Can you write out, word for word, the stretch of the passage on the film The Impossible Years from "The eponymous theme" through "film's surprising conclusion."?

= Provided passage =
---+---
The Impossible Years is a 1968 American comedy film directed by Michael Gordon, and starring David Niven, Lola Albright, Chad Everett, Ozzie Nelson, Cristina Ferrare, Gale Dixon and Darlene Carr. It is based upon the 1965 play of the same name, and was adapted for the screen by George Wells.

The eponymous theme song was written by The Tokens and performed by The Cowsills.

Plot
Jonathan Kingsley, an author of numerous books on parenting, is a professor of psychiatry at the local university. He and wife Alice are raising two teenage daughters; the elder, Linda, 17, begins to display uncharacteristic behavior: walking as if on air, smiling incessantly for no reason, cleaning up her room daily, showing politeness toward her little sister, and more. It is suspected that she has lost her virginity while on a school field trip to Catalina Island, and Kingsley's general practitioner confirms this. Linda, while being interrogated, admits as much, and she reveals that she is married. She insists on concealing the identity of her husband until the film's surprising conclusion.

Cast

Production
MGM bought the film rights to the play in 1965 for $350,000. George Wells completed the script by March 1966. MGM announced it for production in August 1966. The movie was greenlit by the team of Robert O'Brien and Robert M. Weitman. Filming took place in October 1967.
---+---
= Data provided =
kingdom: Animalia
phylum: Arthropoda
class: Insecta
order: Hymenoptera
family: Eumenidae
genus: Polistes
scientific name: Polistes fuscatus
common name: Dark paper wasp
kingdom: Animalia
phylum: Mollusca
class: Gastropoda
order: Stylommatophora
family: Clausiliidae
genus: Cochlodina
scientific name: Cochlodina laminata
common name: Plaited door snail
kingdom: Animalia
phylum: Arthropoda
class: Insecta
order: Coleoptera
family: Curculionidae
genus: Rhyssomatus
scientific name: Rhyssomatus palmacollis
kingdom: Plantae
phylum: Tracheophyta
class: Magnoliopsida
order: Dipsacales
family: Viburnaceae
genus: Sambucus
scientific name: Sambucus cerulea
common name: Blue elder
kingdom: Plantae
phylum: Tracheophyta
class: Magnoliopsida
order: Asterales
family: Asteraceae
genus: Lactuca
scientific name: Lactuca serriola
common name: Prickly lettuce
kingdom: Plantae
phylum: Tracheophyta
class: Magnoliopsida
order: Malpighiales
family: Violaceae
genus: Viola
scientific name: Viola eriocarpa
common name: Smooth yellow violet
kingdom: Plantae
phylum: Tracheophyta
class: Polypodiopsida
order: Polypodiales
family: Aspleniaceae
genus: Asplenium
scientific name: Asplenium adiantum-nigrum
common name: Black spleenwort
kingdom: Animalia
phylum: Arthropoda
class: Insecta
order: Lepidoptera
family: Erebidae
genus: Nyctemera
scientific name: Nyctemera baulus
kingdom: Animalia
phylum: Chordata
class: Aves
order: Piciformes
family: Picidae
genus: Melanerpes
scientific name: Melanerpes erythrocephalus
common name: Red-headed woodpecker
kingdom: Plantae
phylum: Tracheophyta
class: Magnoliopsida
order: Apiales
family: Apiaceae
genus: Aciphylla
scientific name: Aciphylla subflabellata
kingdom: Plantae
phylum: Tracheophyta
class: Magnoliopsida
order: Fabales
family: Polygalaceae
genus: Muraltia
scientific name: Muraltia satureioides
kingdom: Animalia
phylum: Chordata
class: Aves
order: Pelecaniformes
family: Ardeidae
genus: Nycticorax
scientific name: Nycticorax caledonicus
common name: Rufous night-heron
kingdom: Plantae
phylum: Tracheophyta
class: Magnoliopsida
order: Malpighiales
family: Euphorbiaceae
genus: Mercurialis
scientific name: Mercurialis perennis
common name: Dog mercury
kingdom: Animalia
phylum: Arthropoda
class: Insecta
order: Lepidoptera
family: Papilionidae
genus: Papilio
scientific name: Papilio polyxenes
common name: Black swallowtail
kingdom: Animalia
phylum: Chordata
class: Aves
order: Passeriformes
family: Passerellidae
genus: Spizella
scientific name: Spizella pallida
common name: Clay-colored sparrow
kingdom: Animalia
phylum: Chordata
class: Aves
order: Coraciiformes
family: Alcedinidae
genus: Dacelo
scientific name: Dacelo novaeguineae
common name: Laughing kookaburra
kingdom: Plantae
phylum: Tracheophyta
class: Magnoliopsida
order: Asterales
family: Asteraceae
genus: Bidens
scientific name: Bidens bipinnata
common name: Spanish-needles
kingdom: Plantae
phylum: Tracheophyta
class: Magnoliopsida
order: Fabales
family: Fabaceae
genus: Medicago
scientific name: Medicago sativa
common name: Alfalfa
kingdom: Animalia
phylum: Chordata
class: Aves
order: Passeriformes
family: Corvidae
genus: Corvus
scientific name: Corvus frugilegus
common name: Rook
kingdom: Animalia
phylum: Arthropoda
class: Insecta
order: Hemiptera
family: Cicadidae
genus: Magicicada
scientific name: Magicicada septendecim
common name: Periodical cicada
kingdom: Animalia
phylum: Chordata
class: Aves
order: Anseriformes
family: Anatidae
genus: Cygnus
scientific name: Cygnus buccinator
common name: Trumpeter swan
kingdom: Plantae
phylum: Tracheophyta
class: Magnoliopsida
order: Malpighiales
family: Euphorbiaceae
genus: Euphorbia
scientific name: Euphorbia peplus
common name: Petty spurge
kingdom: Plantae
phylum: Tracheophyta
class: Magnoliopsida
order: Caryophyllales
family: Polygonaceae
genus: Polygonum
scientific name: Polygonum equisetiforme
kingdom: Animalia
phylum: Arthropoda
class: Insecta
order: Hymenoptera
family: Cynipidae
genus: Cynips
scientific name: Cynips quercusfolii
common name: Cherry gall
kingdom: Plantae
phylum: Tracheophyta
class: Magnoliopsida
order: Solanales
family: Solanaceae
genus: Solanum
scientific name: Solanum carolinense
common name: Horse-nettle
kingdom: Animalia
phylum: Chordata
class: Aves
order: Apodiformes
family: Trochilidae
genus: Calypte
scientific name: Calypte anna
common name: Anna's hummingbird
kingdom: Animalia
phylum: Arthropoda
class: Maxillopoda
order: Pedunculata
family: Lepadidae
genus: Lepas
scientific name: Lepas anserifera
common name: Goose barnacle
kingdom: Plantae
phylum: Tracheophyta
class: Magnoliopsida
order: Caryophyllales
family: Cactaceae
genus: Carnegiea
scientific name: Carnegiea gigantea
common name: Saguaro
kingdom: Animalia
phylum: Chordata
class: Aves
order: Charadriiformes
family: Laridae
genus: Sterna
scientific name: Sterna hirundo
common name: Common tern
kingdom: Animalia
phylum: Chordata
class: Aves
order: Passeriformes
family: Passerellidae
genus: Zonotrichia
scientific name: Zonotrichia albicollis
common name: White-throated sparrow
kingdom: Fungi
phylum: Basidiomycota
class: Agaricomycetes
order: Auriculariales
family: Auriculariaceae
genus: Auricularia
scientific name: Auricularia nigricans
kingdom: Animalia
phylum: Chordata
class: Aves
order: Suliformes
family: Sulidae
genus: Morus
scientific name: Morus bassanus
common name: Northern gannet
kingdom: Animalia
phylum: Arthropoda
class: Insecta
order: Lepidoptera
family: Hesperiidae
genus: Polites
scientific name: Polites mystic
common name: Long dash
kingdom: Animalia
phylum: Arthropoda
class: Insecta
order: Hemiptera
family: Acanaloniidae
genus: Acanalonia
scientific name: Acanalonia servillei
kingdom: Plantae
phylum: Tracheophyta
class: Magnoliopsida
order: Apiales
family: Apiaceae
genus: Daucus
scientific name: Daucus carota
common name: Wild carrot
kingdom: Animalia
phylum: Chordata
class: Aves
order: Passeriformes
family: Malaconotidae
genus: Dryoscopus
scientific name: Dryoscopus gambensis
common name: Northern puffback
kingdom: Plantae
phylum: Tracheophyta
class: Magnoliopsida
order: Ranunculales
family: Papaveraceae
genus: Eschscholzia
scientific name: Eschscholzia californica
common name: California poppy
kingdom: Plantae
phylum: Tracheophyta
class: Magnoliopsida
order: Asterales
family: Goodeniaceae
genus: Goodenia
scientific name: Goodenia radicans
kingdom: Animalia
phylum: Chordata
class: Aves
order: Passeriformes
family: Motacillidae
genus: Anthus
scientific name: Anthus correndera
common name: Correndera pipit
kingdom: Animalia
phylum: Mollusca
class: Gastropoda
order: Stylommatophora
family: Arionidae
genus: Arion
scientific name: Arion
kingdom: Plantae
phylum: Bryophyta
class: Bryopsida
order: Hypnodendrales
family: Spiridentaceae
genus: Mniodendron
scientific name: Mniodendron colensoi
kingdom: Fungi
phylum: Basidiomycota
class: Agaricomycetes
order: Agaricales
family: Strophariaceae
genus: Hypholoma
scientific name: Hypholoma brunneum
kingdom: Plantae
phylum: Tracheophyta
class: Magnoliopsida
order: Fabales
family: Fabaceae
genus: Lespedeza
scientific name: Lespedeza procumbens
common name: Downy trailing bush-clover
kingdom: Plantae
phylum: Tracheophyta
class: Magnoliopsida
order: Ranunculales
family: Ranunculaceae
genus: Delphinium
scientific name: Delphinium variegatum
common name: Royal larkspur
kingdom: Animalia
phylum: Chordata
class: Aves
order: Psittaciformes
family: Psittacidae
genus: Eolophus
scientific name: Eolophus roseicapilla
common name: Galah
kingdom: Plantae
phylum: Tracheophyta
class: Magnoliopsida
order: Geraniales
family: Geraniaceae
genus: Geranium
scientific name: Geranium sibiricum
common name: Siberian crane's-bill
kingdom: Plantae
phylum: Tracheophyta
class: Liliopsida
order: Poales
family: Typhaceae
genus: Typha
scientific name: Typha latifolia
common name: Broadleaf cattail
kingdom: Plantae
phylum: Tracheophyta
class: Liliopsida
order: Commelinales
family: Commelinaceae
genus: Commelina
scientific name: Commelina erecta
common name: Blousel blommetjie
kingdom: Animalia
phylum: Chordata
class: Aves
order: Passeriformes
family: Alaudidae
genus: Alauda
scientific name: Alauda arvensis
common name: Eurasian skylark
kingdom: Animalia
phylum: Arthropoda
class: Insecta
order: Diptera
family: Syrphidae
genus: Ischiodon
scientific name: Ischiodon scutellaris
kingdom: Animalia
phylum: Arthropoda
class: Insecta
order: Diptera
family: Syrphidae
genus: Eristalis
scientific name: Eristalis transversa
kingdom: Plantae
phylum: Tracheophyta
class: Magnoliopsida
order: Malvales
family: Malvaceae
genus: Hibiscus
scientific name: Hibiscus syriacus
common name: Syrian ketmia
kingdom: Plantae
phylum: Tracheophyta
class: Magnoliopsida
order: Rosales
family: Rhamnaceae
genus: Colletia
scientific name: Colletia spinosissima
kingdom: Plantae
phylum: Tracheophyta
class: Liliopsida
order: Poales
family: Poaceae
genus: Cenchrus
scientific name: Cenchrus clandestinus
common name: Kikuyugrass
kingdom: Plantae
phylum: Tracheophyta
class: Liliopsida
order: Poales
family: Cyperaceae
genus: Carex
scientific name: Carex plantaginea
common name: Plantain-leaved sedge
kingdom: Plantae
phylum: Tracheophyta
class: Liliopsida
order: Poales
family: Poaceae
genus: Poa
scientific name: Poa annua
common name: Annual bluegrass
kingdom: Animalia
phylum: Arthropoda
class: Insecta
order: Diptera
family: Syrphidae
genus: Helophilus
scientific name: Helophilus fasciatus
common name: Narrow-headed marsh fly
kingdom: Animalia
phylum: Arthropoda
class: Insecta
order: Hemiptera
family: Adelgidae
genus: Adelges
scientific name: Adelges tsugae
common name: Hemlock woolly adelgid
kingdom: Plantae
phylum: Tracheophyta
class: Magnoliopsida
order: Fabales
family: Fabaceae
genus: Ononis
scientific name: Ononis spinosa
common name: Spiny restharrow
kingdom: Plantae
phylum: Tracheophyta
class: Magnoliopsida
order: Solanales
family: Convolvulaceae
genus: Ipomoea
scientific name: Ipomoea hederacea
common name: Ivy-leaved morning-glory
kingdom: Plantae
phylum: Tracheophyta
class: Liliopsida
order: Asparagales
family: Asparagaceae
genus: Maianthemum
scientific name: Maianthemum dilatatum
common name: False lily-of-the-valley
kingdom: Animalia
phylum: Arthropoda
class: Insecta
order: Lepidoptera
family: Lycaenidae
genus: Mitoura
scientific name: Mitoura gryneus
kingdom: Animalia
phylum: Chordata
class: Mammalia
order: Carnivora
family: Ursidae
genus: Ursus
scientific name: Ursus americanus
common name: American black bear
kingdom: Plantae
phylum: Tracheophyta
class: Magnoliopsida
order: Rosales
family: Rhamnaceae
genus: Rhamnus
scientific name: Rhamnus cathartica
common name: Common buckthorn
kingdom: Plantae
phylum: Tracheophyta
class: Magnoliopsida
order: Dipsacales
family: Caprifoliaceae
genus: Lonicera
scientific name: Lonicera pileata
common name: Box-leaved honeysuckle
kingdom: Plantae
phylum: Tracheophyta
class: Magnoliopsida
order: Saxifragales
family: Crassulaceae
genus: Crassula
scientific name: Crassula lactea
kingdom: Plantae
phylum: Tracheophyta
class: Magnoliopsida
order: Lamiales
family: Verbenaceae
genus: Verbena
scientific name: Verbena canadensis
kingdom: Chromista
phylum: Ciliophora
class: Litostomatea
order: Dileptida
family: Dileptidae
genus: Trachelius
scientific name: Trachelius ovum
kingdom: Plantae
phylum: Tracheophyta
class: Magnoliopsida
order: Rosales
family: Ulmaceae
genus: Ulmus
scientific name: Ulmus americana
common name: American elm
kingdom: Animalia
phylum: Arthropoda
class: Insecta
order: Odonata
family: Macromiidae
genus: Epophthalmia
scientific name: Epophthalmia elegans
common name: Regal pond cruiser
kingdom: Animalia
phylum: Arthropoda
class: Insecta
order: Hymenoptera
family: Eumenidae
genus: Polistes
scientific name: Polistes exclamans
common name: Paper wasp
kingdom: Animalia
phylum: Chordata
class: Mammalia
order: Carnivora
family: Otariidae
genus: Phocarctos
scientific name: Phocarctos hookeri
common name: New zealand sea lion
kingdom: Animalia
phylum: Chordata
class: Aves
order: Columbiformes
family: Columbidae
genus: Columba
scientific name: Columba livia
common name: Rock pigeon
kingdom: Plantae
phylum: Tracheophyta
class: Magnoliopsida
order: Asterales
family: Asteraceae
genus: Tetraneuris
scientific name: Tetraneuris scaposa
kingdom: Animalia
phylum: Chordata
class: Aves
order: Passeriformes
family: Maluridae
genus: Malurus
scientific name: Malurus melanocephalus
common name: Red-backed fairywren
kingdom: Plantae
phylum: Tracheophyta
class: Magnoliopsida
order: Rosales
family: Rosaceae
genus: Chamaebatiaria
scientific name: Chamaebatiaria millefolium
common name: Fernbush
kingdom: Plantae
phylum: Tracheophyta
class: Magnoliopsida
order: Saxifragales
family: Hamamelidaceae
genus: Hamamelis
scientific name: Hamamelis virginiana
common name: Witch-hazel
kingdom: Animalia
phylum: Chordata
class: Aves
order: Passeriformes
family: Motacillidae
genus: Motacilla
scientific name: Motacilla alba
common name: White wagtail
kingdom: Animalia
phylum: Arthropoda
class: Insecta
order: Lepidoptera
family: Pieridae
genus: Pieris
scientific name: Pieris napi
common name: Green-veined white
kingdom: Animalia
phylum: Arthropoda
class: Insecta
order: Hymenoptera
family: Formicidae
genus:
---+---
= Result below =
The eponymous theme song was written by The Tokens and performed by The Cowsills.

Plot
Jonathan Kingsley, an author of numerous books on parenting, is a professor of psychiatry at the local university. He and wife Alice are raising two teenage daughters; the elder, Linda, 17, begins to display uncharacteristic behavior: walking as if on air, smiling incessantly for no reason, cleaning up her room daily, showing politeness toward her little sister, and more. It is suspected that she has lost her virginity while on a school field trip to Catalina Island, and Kingsley's general practitioner confirms this. Linda, while being interrogated, admits as much, and she reveals that she is married. She insists on concealing the identity of her husband until the film's surprising conclusion.